> Brief
The word "Legenda" occurs in some of the lines below; copy each of those lines.

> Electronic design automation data
┄┄┄┄┄┄┄┄┄┄

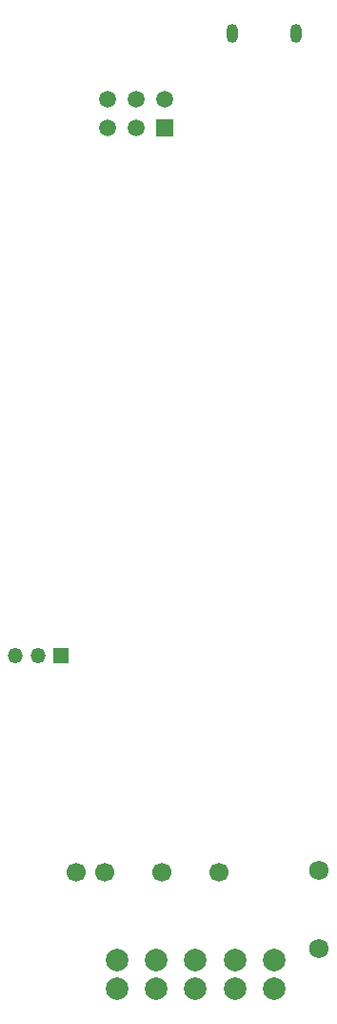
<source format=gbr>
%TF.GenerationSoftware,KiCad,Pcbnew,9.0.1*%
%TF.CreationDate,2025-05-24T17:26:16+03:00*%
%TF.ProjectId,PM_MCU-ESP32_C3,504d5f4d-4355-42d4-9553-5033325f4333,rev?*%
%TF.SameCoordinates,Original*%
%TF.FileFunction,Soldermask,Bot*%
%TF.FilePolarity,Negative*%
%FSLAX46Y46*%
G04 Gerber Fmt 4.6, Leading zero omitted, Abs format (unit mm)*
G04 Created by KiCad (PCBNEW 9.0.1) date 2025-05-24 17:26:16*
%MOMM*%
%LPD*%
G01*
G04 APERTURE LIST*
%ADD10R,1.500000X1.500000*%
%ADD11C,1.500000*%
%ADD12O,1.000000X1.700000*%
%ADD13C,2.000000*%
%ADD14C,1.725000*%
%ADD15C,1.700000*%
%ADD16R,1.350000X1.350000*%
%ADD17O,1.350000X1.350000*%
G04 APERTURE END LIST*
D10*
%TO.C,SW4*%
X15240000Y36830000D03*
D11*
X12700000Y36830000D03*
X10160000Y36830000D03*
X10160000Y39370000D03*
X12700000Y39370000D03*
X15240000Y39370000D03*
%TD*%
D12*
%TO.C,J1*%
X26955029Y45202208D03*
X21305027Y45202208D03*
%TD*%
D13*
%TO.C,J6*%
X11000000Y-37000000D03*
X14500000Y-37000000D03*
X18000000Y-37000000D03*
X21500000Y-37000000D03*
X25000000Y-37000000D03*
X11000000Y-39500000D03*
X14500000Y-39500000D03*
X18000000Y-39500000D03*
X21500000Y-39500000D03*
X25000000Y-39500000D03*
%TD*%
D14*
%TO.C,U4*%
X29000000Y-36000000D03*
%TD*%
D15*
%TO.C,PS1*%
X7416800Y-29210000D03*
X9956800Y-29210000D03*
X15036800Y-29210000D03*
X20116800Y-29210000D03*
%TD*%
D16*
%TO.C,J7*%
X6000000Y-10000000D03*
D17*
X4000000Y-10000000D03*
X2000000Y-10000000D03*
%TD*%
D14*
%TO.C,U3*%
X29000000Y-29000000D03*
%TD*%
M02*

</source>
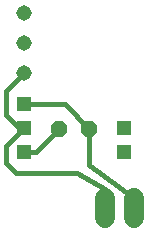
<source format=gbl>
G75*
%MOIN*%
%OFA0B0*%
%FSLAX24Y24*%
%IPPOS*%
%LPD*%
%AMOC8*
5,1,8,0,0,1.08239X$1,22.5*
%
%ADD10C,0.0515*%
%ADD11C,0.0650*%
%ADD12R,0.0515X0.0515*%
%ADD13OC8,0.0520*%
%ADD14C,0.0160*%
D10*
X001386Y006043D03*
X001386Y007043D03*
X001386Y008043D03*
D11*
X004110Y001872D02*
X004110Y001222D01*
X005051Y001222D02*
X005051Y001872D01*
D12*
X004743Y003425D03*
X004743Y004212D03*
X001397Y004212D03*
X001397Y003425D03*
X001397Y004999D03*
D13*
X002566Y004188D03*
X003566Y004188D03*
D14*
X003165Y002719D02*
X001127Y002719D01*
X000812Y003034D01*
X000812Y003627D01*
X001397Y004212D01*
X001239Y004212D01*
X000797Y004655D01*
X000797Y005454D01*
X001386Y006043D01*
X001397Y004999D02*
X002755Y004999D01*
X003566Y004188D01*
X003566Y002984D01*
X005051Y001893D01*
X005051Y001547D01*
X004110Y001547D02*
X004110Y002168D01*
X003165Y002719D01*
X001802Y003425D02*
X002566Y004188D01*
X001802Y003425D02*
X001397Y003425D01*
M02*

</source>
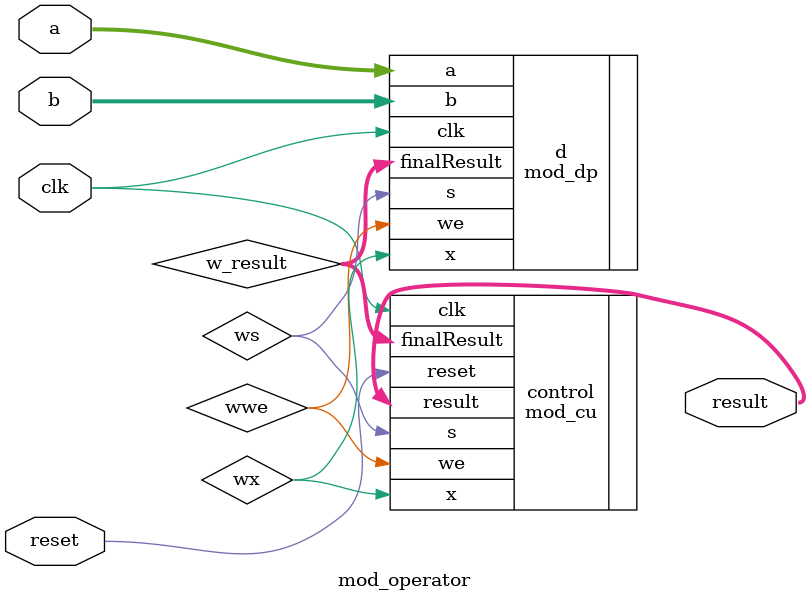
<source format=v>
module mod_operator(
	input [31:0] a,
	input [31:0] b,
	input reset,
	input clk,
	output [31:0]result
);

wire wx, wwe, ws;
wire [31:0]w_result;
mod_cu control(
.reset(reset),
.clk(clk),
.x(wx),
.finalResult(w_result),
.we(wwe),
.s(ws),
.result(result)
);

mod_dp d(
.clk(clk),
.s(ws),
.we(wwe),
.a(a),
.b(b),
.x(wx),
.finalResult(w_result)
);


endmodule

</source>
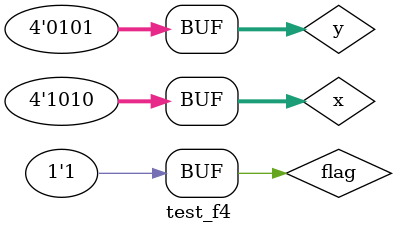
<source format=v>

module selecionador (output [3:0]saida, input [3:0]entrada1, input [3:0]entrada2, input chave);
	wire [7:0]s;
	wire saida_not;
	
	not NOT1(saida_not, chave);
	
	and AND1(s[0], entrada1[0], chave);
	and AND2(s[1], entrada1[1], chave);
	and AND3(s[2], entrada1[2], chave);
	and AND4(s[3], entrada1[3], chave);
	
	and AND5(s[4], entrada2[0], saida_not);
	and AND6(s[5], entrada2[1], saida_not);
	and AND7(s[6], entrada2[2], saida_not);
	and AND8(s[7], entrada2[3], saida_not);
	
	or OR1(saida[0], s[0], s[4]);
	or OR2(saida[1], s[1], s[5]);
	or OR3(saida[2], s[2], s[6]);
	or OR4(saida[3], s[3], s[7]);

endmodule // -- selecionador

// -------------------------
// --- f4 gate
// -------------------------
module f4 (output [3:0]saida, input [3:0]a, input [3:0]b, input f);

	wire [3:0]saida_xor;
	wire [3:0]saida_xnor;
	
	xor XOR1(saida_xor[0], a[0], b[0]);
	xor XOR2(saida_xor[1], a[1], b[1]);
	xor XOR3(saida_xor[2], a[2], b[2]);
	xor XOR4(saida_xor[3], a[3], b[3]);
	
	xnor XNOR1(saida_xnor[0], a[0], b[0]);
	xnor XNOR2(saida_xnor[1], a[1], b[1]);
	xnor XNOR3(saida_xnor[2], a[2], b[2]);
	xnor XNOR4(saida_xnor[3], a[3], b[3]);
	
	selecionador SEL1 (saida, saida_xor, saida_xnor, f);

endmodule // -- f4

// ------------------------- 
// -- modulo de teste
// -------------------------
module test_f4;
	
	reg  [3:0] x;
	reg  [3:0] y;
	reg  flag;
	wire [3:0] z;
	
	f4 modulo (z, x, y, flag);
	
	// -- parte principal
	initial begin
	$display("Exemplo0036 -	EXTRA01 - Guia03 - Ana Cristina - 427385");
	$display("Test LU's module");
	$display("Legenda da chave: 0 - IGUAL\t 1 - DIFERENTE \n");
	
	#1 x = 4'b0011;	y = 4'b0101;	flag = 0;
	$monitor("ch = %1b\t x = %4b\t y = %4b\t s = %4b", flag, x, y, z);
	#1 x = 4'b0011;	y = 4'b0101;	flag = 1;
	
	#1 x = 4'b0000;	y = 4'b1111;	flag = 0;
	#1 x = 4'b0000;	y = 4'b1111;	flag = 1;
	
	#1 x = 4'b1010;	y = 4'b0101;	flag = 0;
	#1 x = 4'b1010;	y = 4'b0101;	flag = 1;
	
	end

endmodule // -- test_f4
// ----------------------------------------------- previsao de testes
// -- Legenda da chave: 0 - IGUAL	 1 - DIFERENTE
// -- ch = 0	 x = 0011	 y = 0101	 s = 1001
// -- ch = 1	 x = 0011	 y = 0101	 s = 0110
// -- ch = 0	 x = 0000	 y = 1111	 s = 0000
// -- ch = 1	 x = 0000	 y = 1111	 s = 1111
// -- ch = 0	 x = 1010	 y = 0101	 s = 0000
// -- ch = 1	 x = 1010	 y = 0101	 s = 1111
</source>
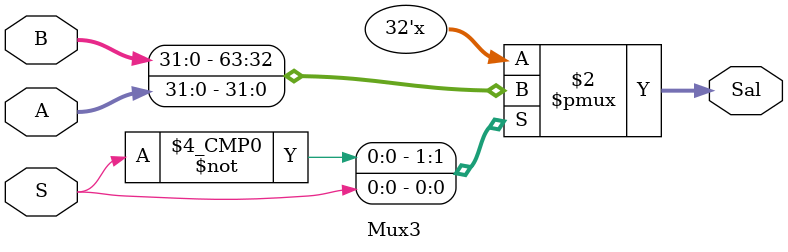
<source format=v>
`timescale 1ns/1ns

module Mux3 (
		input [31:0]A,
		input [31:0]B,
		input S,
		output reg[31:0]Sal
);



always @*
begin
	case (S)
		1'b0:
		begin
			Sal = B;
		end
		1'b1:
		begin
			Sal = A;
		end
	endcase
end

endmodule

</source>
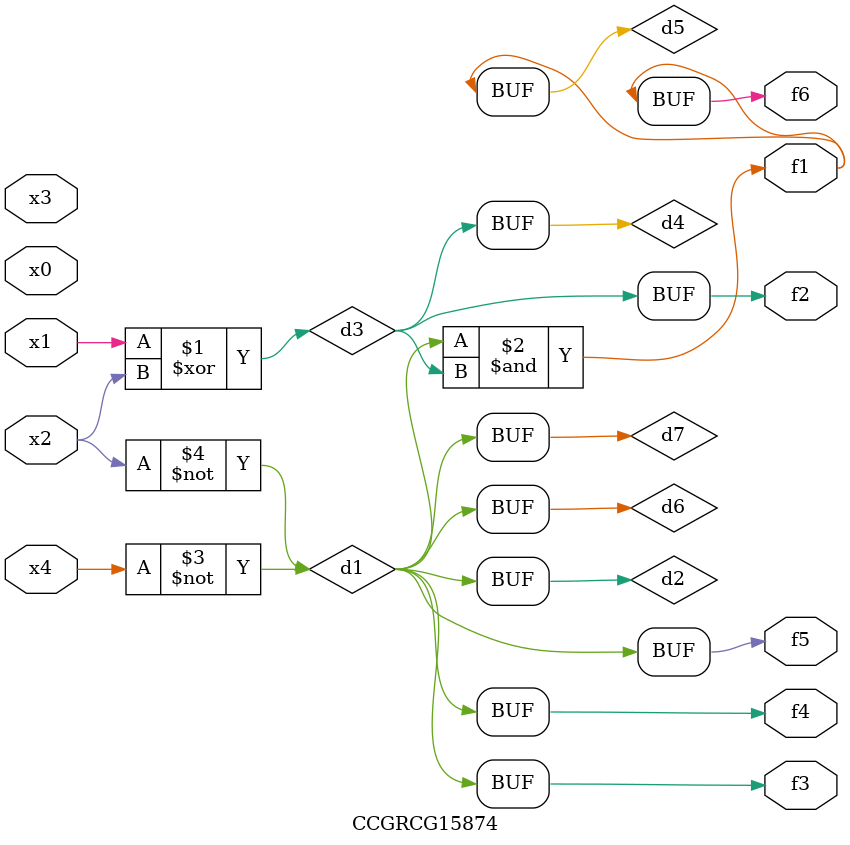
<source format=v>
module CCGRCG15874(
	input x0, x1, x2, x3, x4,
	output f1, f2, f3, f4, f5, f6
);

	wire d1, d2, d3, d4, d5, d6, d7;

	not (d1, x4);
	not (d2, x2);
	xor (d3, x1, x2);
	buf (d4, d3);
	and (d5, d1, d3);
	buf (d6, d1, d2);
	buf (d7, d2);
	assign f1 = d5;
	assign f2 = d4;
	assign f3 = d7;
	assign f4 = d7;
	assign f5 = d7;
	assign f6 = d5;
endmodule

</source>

┄┄┄┄┄┄┄┄┄┄

> Solution for this task
	$display("Legenda da chave: 0 - IGUAL\t 1 - DIFERENTE \n");
// -- Legenda da chave: 0 - IGUAL	 1 - DIFERENTE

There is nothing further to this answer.